To-do item
Render the data from the line with "Reading left to" to the line with "Rank the categories", both included, as a Markdown table with the columns No. and Entry, where No. numbers the rows and Entry holds each line. Omit blank lines.

Source records
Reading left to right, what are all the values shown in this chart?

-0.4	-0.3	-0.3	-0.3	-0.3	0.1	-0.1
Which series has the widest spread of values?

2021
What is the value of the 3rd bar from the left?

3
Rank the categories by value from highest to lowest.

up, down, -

---

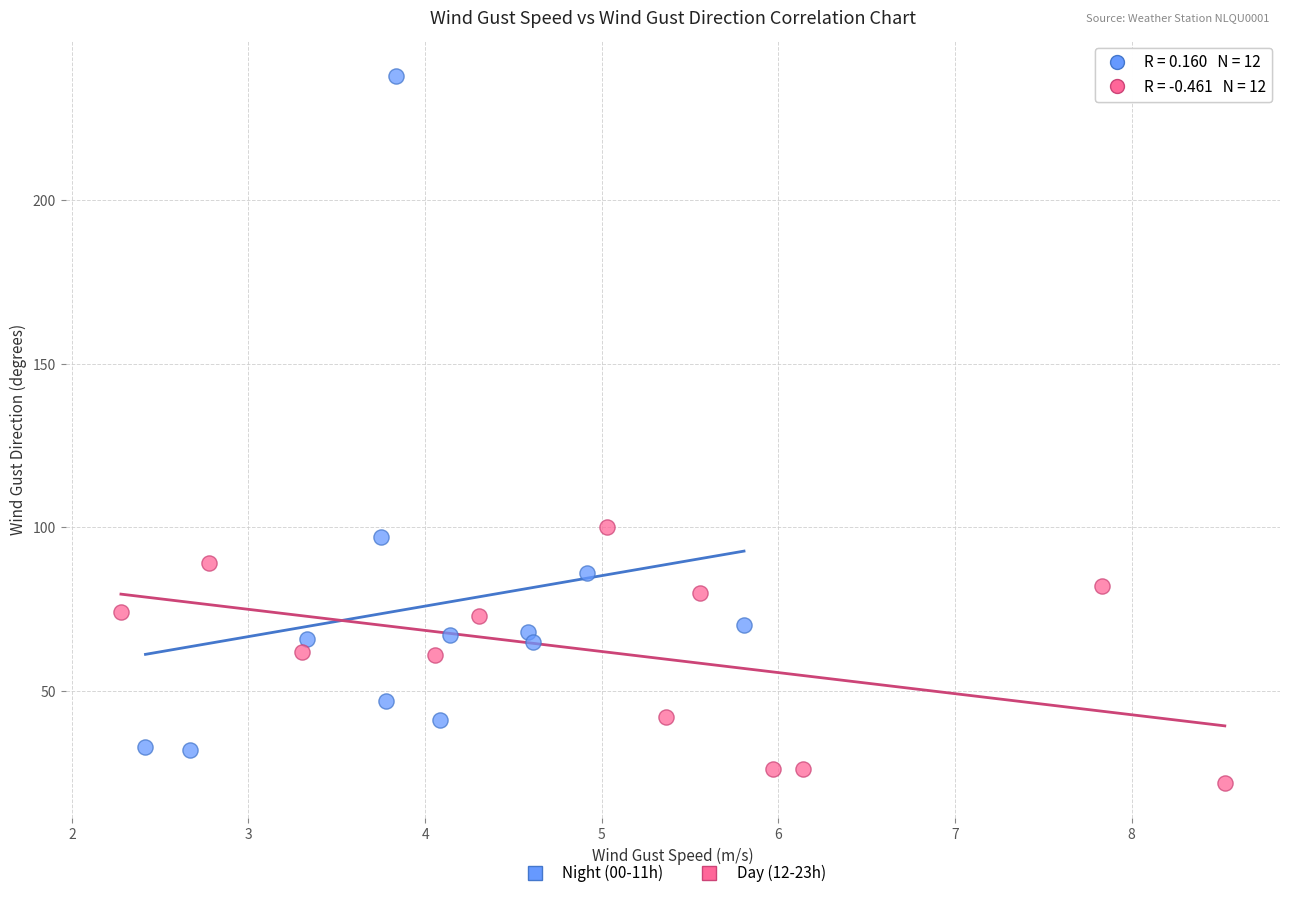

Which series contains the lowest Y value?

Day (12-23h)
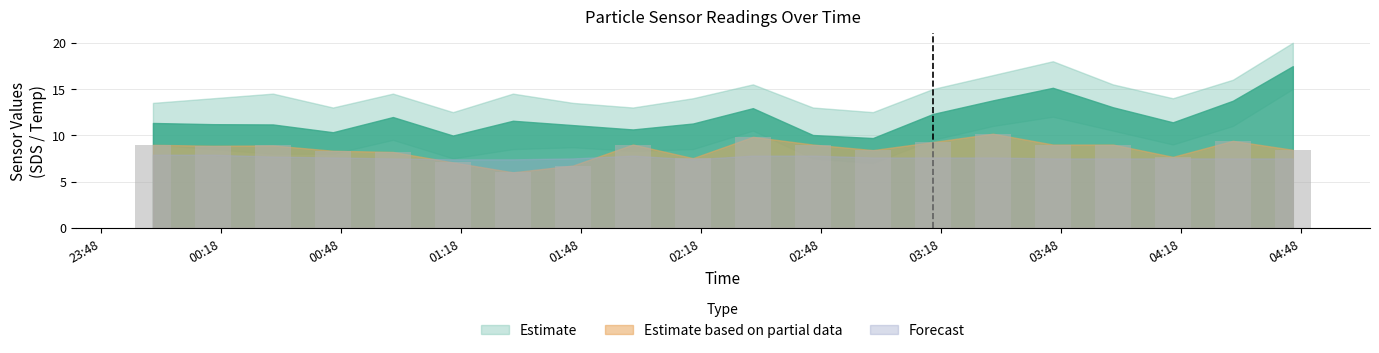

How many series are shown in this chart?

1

* * *

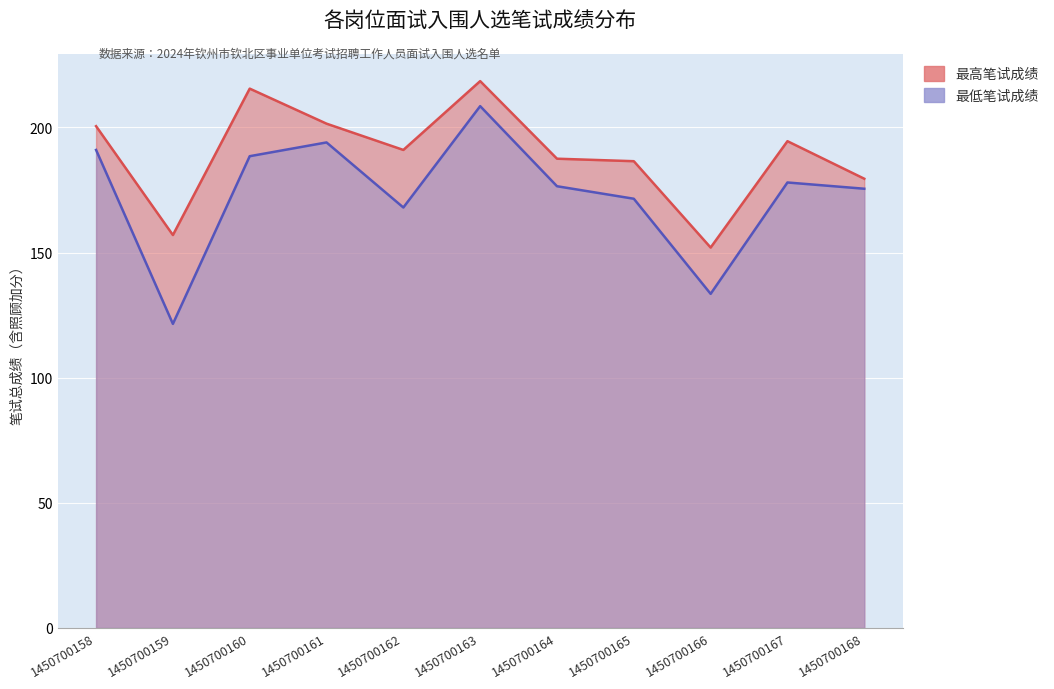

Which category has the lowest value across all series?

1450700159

Answer space
| No. | Entry |
|---|---|
| 1 | Reading left to right, what are all the values shown in this chart? |
| 2 | -0.4	-0.3	-0.3	-0.3	-0.3	0.1	-0.1 |
| 3 | Which series has the widest spread of values? |
| 4 | 2021 |
| 5 | What is the value of the 3rd bar from the left? |
| 6 | 3 |
| 7 | Rank the categories by value from highest to lowest. |